As a side note, I’m personally not a fan of the limitation of not being able to read external state: it prevents creating after-the-fact specialized getters, and makes it so that each contract is responsible for providing getters for all foreseeable usecases, at deployment time. Inevitably some are left out, resulting in hacks, excessive transaction costs,.

To provide a real life example, the Balancer Vault does not provide a getter for its reentrancy guard. Reading this value was considered unnecessary and made bytecode larger, and we were already at the bytecode size limit. Two years later, a vulnerability was found for which the only mitigation was to read the reentrancy guard. The fix is quite ugly: contracts basically try to trip the reentrancy guard, and if they detect a revert they conclude the guard was indeed set.

The only use case I know that is enabled by inaccessible state is paid access to price oracles, in which only certain approved contracts are allowed to call getters that compute token prices based on internal contract state.


As a thought experiment, what if we used an enshrined contract for managing upgrades? Instead of a contract “storing” its contract class in a specialized storage slot and having to implement custom upgrade logic, we could have a ContractUpgradeManager (ideally with a less Java-y name) that accepts an enqueue_upgrade call, and enforces proper writes to its slowjoe storage. Kernel would then only have to check storage in this enshrined contract, and the storage of each app contract remains just for app usage, without the need for “system storage”.

The main downside I can think of this is upgradeability detection. Any contract that has code to issue a call to an arbitrary address (like an Account contract or the SubscriptionManager) is potentially upgradeable. We could mitigate this at the aztec-nr library level: call_function can only be used in non-enshrined or non-precompile contracts, and a different method is needed for calls to special contracts, to prevent accidents.


IMO this only holds for public-land.

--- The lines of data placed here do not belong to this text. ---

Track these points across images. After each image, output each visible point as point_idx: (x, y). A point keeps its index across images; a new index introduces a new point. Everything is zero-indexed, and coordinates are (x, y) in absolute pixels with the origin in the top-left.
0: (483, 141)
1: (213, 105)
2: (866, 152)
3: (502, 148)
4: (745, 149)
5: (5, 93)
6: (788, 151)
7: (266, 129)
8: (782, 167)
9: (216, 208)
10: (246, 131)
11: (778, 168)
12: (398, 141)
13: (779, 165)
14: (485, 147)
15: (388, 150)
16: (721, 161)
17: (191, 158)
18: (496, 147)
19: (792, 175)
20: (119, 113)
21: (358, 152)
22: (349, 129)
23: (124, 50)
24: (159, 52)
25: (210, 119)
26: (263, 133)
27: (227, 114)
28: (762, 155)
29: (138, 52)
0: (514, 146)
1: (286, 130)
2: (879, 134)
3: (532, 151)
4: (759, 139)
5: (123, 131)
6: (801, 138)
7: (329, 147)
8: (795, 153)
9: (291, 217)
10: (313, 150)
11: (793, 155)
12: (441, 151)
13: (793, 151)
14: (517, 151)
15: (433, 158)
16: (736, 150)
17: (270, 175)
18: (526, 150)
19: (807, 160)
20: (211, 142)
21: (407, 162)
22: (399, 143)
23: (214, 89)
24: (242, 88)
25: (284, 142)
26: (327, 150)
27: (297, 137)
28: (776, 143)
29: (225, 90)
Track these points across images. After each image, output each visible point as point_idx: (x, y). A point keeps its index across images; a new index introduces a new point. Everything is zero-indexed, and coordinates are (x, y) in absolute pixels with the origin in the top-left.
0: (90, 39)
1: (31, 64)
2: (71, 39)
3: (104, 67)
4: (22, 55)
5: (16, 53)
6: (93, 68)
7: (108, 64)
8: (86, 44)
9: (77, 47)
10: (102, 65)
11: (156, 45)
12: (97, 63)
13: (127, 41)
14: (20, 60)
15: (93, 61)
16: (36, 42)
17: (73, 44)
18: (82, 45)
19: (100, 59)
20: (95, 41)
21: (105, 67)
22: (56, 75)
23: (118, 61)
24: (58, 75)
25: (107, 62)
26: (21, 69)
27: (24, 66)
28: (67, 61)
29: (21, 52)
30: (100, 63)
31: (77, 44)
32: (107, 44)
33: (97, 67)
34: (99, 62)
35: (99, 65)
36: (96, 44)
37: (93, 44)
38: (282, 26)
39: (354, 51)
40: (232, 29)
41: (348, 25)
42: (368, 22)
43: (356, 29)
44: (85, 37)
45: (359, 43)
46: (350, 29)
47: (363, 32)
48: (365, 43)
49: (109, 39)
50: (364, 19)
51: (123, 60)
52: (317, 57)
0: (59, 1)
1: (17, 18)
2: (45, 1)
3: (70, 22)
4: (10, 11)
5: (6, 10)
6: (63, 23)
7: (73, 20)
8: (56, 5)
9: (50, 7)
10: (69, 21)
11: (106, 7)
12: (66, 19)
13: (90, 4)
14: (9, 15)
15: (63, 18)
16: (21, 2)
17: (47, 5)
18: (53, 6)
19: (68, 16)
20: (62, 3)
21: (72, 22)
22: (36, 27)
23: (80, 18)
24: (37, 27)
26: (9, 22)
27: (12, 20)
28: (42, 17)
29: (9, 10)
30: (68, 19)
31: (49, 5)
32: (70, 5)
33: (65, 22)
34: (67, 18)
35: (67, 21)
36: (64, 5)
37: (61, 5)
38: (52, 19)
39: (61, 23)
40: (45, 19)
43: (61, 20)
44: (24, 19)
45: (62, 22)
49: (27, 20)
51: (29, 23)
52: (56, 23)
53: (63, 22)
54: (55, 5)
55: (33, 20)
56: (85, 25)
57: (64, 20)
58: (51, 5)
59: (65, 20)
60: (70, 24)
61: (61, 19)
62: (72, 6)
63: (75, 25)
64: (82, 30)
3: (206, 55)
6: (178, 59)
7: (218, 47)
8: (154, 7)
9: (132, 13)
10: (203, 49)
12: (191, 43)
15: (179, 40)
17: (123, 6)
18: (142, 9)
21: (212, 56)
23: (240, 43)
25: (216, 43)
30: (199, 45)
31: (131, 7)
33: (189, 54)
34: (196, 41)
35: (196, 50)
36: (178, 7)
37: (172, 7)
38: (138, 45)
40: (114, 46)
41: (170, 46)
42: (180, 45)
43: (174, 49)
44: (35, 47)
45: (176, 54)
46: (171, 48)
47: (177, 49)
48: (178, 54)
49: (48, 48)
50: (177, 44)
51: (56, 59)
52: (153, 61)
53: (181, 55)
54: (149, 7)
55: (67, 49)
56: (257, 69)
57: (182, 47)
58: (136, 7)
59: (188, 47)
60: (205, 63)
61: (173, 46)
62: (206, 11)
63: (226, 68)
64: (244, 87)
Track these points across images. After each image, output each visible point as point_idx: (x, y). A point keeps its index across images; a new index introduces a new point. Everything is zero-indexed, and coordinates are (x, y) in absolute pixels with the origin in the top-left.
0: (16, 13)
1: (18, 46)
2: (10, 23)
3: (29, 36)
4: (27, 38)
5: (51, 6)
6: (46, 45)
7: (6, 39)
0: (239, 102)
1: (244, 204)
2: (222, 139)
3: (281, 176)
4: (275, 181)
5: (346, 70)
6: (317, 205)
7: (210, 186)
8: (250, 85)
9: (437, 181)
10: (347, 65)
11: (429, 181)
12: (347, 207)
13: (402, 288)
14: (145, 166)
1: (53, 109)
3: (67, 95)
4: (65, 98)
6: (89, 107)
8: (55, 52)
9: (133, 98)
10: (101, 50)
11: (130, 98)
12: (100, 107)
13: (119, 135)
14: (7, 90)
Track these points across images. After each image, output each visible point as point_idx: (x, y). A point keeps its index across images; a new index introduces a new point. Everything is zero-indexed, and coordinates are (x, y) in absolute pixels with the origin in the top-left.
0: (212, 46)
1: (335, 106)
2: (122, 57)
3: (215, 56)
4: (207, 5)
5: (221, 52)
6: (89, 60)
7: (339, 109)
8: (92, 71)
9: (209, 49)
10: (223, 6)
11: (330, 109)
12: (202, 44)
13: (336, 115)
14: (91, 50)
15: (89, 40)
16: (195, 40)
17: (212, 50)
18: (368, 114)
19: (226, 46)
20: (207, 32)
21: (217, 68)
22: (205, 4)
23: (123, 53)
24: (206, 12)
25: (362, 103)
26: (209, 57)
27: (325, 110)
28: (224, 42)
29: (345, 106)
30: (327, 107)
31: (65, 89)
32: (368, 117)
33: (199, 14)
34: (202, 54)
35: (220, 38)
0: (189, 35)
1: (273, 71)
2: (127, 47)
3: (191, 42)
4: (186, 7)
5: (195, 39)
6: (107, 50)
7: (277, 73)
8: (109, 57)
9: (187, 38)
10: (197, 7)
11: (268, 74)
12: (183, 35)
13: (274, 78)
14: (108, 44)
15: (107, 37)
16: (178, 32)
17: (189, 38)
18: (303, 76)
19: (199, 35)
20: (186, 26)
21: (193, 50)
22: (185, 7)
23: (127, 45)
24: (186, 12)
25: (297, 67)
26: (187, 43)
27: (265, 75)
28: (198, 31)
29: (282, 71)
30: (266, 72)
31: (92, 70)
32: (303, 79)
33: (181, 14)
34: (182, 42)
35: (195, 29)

Inaccessible state makes much more sense when you add privacy into the mix. The classic example is a token contract: you want to only grant access to its state via the getters that the developer designed, so you can only query the total balance of a user, but not see the individual notes that comprise that balance (which would allow a malicious dapp to reconstruct the transfers graph).


This would allow for false negatives, though a contract being somewhat sneakily upgradeable is not a huge issue. The cooperative case would work just fine.

Definitely, private state should remain private. It’s current public state not being accessible that seems odd to me.


Could we have a macro that users use to denote their function that will call the enshrined manager? Then we could explicitly check in the kernels if the enshrined manager is getting called that the encapsulating function was flagged. Might be expensive to implement.

Side note: another example here will likely be asserting that fees were paid.


This would work I believe, but I’d like to keep the same kernel logic for all calls for simplicity’s sake if we can.